René laughed again, and Sophia laughed with him. It felt good to laugh. But the feeling died away as she rinsed another plate. What would she do without Tom? He should be here right now, at the kitchen table, correcting the details she’d gotten wrong, telling her when she was being an idiot. And when she wasn’t.
René said, “Sometimes, Mademoiselle, it is a torture to me, trying to decide what is inside your head. And then at other times, I can see just what you are thinking.” His voice lowered. “Should I tell you what you are thinking now?”
She rinsed the same plate again, suddenly aware of proximity, of the arm next to hers, the smell of cedar wood and that little beat of pulse at the base of his neck, just at the level of her eyes, close enough to touch. He’d moved up to daughter-stealing before she’d realized. No. She really didn’t want him to tell her what she was thinking.

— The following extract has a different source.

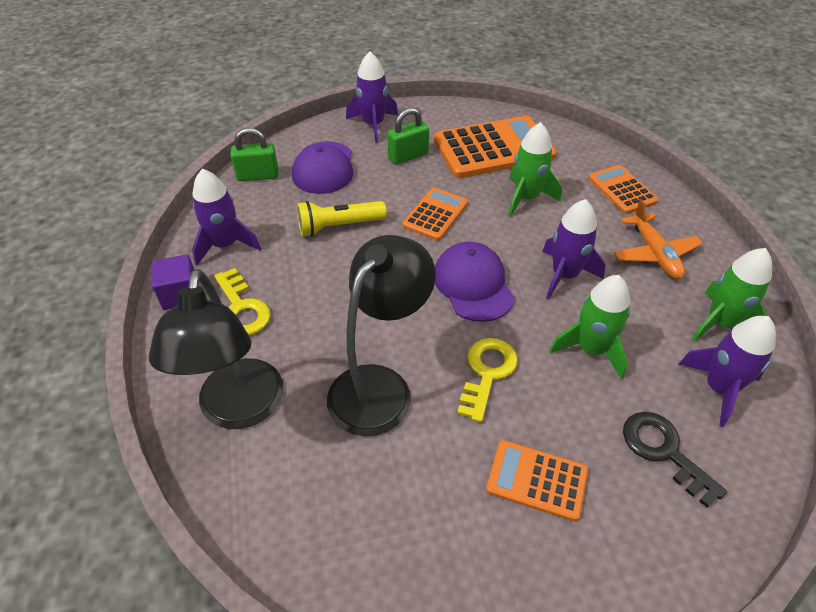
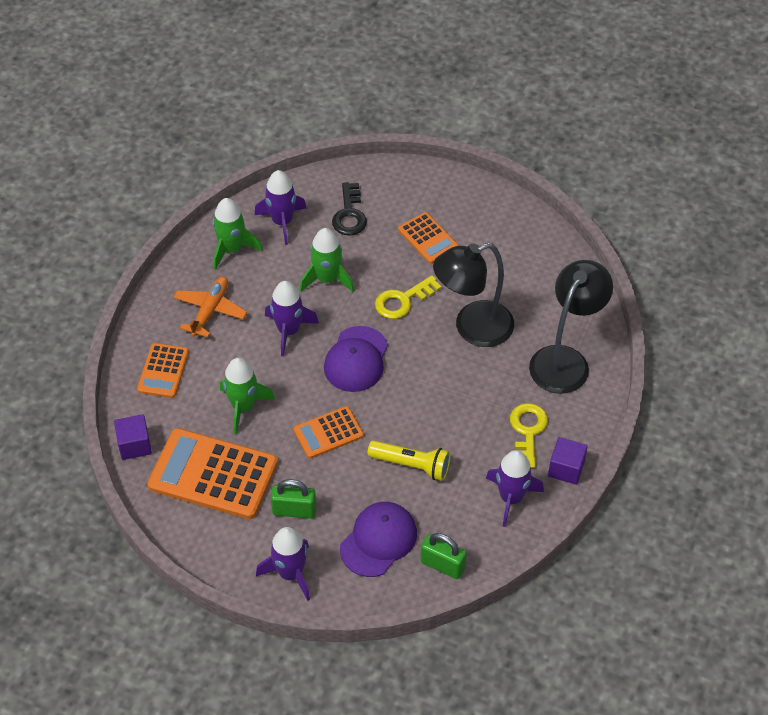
camera: 145 degrees left, 5 degrees up
none -> purple cube [114,414,152,460]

“I will say, then, and you will tell me if I am wrong. You fear that this plan will fail, that this will be the first time the Red Rook does not come out of the Sunken City with her quarry, and that this is the one time you cannot live with such a failure. But that is not so difficult to see, is it? Who would not fear that in your place? But I think I will tell you what you truly fear.” He paused, and when he spoke again, his voice was even softer. “You fear what will happen if your plan succeeds.”
She stood still, her fingers dripping. She didn’t dare look up.
“If your plan succeeds, will you come back to a father imprisoned and a home lost and a life that is uncertain? Or no? Will there be a marriage fee, and a husband instead? And if there is, what will you do with them, this husband you did not ask for, a brother who cannot provide, and a father whose mind is not whole?”
Sophia let her wild hair fall about her cheeks where it would hide her face, her body paralyzed. How could he know that? These were things she hardly admitted to herself.
“But even if none of that were so,” he went on, “if there was no husband, your father restored, and home secure, if Allemande fell on his own sword and the Tombs were empty and the Razor torn down tomorrow—if you could have everything you have ever allowed yourself to wish for, you would still lose, would you not? Because you would go back to being Sophia Bellamy before the Red Rook, and I think you fear that just as much as failure. Now tell me I am wrong.”